A mitomania pode trazer muitos prejuízo para aquela pessoa e também para todo o círculo social, principalmente porque a pessoa na condição de mentirosa começa a transmitir falta de confiança e a passar por situações embaraçosas nos relacionamentos e amizades, acabando por ser excluída dos grupos que frequenta. Leila diz que a mentira começa a se tornar tão grave, que eventualmente pode causar problemas de ordem social, psicológica e até legal.
“Porém, vale ressaltar que não se pode confundir um mentiroso compulsivo com um sociopata, o qual mente incessantemente orientado para obter uma vantagem, um ganho, com pouca ou nenhuma preocupação com a consideração ou respeito pelos direitos e sentimentos dos demais. Geralmente são encantadores e carismáticos, mas usam suas habilidades e talentos sociais de forma manipuladora e egocêntrica. Enquanto que a maior parte dos mentirosos compulsivos não são necessariamente manipuladores, eles sofrem com seu hábito de mentir, preocupando-se com as relações sociais, sob risco de serem quebradas”, explica.

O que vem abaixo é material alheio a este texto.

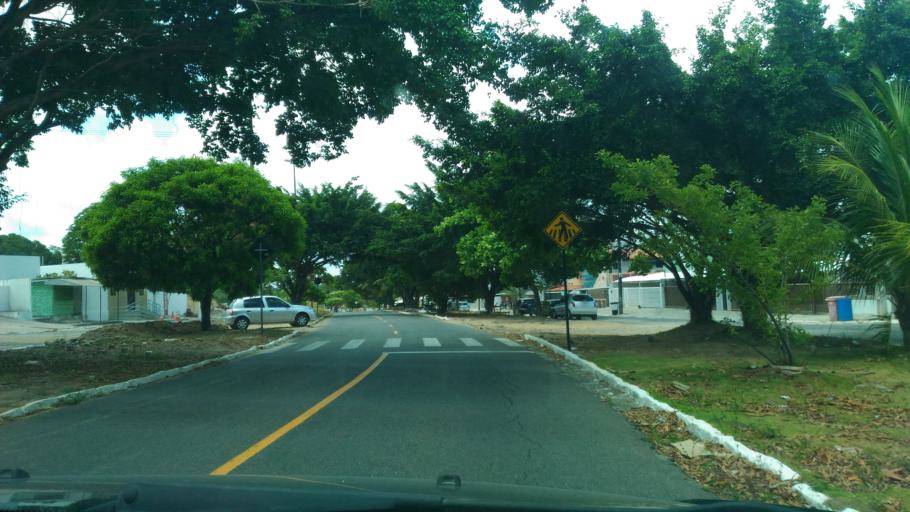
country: BR
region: Paraiba
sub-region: Joao Pessoa
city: Joao Pessoa
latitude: -7.1487
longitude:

Entretanto, ao identificar uma pessoa que sofre deste mal, é importante que elas compreendam essa fase da vida e, principalmente, não alimentem a mentira, buscando trazê-lo, de forma positiva, de volta à realidade, buscando a reinserção social. A psicóloga explica que o tratamento geralmente envolve acompanhamento psicológico e, no caso de pessoas que também apresentem outros quadros psiquiátricos (como depressão e ansiedade), tratamento medicamentoso pode ser recomendado. “A doença da mentira não se resolve sozinha, é preciso acompanhamento psicoterapêutico para ajudar o indivíduo a desenvolver novos repertórios, reforçando relatos verdadeiros e ignorando falsos relatos. Nesse contexto, trabalha-se a extinção desse hábito disfuncional através do foco na visão distorcida de si mesmo. Se você reconhece alguém nesta situação ou, até mesmo, se vê desta forma mencionada, busque auxílio”, orienta.

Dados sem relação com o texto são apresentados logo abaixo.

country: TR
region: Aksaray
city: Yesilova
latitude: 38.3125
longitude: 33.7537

Mentira e o círculo social
“Já na infância começa-se a perceber quando a criança tem dificuldade de enfrentar algumas frustrações e críticas e acabam mentindo para familiares e amiguinhos, na tentativa de preservar a sua autoimagem. Mas, como ainda não possui maturidade mental, essa característica só assume um caráter patológico quando se constata que sua mentira pode ser entendida como verdade, sem nenhuma consequência negativa associada”, explica. Assim, Leila explica que se em algum momento de sua vida ela se beneficiou com esse comportamento, tornando-o um hábito e o alimentou de maneira que ficasse incontrolável. A profissional diz ainda que um conjunto de fatores associados podem provocar o início do problema, como histórico de vida, relacionamentos, padrão de relação familiar, genética e experiências vividas.

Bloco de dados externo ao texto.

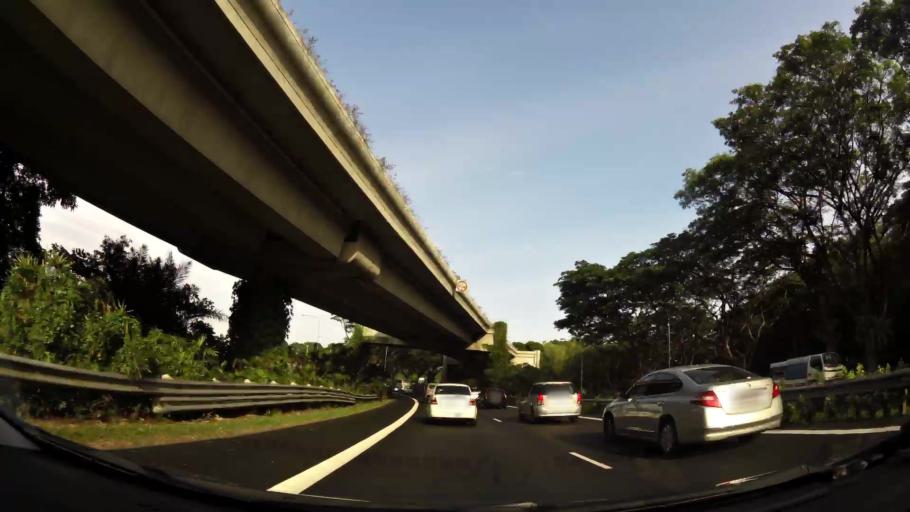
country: MY
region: Johor
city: Johor Bahru
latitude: 1.3617
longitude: 103.7091
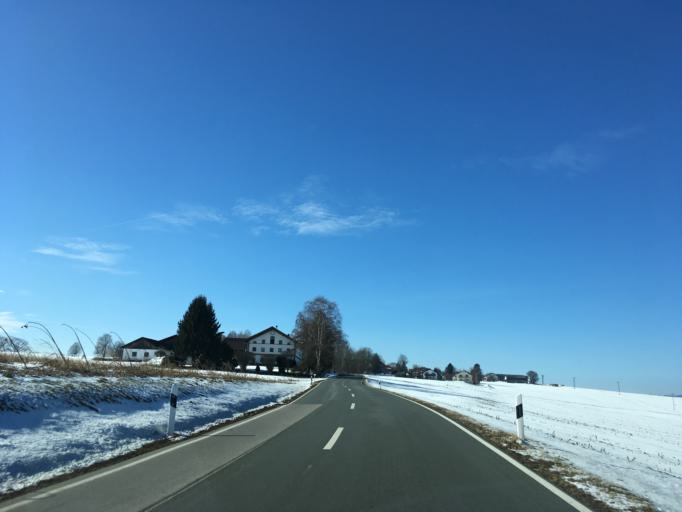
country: DE
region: Bavaria
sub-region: Upper Bavaria
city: Albaching
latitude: 48.1134
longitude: 12.1358
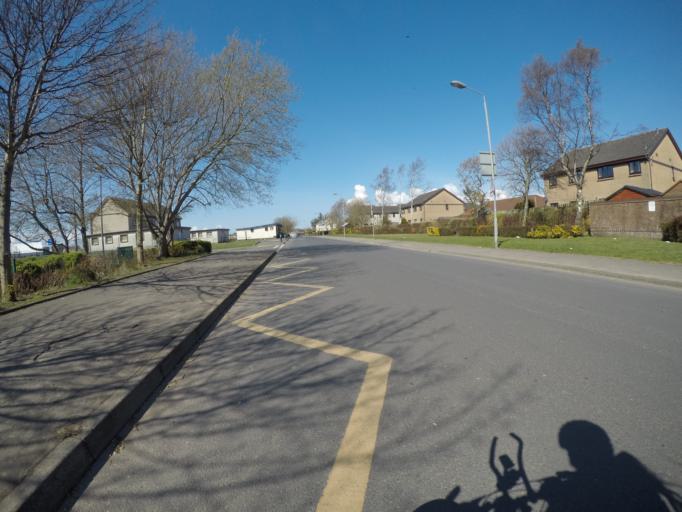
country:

Pais ou pessoas próximas da criança, que mentem com muita frequência, podem influenciá-la a fazer o mesmo, já que, segundo Leila, essa mentira passa a ser entendida como verdade e não prevê nenhuma consequência negativa associada. O mesmo acontece quando há uma pessoa em um círculo social que mente compulsivamente, e força as outras pessoas a mentirem também para não desmerecê-lo ou envergonhá-lo. Por isso, buscar ajuda é tão importante.